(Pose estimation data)
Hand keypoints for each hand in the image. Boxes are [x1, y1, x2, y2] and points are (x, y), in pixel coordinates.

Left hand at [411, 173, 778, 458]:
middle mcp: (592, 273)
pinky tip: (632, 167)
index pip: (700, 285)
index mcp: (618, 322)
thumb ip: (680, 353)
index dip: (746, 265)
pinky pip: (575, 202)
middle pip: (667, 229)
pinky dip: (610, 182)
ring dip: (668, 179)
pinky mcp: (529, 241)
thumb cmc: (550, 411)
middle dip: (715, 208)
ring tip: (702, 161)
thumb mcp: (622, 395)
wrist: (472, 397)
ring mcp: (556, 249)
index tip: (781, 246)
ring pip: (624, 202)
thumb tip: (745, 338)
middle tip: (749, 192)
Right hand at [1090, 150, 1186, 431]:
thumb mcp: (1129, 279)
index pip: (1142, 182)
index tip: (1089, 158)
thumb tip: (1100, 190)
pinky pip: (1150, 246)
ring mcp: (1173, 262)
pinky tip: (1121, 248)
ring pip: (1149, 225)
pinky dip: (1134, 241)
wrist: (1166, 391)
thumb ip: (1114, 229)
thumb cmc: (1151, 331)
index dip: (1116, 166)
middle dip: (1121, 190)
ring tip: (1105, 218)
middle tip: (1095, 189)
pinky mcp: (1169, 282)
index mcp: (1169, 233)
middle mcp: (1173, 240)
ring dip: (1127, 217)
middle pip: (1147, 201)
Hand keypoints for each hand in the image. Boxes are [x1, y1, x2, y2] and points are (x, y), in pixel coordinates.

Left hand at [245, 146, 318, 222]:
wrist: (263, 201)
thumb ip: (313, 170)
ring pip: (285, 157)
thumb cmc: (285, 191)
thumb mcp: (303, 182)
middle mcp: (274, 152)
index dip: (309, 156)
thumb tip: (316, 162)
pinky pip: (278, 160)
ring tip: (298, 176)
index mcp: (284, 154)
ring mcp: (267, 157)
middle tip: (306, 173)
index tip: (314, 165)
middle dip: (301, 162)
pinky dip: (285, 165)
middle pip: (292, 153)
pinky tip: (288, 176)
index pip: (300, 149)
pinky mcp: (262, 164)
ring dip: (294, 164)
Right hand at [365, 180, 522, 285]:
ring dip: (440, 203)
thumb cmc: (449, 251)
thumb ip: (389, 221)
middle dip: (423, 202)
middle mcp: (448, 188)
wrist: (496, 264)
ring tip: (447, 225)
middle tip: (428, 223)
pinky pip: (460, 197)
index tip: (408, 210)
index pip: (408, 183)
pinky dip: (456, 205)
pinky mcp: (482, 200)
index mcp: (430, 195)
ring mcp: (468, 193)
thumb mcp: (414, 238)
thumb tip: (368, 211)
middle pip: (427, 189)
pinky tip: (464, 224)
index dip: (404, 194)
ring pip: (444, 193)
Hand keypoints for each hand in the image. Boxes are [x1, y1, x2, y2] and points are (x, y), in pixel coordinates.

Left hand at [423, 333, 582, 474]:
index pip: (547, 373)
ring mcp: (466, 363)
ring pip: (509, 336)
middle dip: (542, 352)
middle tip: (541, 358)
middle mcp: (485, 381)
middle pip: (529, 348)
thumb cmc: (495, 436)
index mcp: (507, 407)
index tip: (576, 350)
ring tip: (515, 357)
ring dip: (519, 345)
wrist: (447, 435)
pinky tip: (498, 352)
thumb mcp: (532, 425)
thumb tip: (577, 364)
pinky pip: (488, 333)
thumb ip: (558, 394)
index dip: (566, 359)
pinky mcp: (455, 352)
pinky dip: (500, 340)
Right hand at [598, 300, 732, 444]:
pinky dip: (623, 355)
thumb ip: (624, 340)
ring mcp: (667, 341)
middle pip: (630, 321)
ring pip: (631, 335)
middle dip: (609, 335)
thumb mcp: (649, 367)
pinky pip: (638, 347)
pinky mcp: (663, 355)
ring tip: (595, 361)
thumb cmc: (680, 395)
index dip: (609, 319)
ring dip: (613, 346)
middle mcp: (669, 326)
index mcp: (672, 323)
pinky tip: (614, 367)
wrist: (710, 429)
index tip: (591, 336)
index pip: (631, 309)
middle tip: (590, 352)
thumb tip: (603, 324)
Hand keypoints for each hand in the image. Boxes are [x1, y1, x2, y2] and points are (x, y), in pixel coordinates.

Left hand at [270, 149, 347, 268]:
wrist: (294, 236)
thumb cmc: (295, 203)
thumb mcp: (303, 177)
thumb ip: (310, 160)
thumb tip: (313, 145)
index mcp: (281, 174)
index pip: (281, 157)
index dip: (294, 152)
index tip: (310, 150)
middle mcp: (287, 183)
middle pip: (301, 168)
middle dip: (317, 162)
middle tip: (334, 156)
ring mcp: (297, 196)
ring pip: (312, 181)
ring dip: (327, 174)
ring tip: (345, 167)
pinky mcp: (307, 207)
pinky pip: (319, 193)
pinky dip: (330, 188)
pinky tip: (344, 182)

• Task requirements: Give back exactly the lines above starting at the line where "ring mcp: (466, 363)" appears and ending at the line where "pinky dip: (623, 355)" appears, both included, with no other lines.

• Solution for this exercise:
ring mcp: (466, 363)
ring pip: (509, 336)
middle dip: (542, 352)
middle tip: (541, 358)
middle mcp: (485, 381)
middle pip: (529, 348)
thumb cmc: (495, 436)
index mcp: (507, 407)
index tip: (576, 350)
ring tip: (515, 357)
ring dip: (519, 345)
wrist: (447, 435)
pinky tip: (498, 352)
thumb mcp: (532, 425)
thumb tip: (577, 364)
pinky pip: (488, 333)
thumb ip: (558, 394)
index dip: (566, 359)
pinky mcp: (455, 352)
pinky dip: (500, 340)
Right hand at [598, 300, 732, 444]:
pinky dip: (623, 355)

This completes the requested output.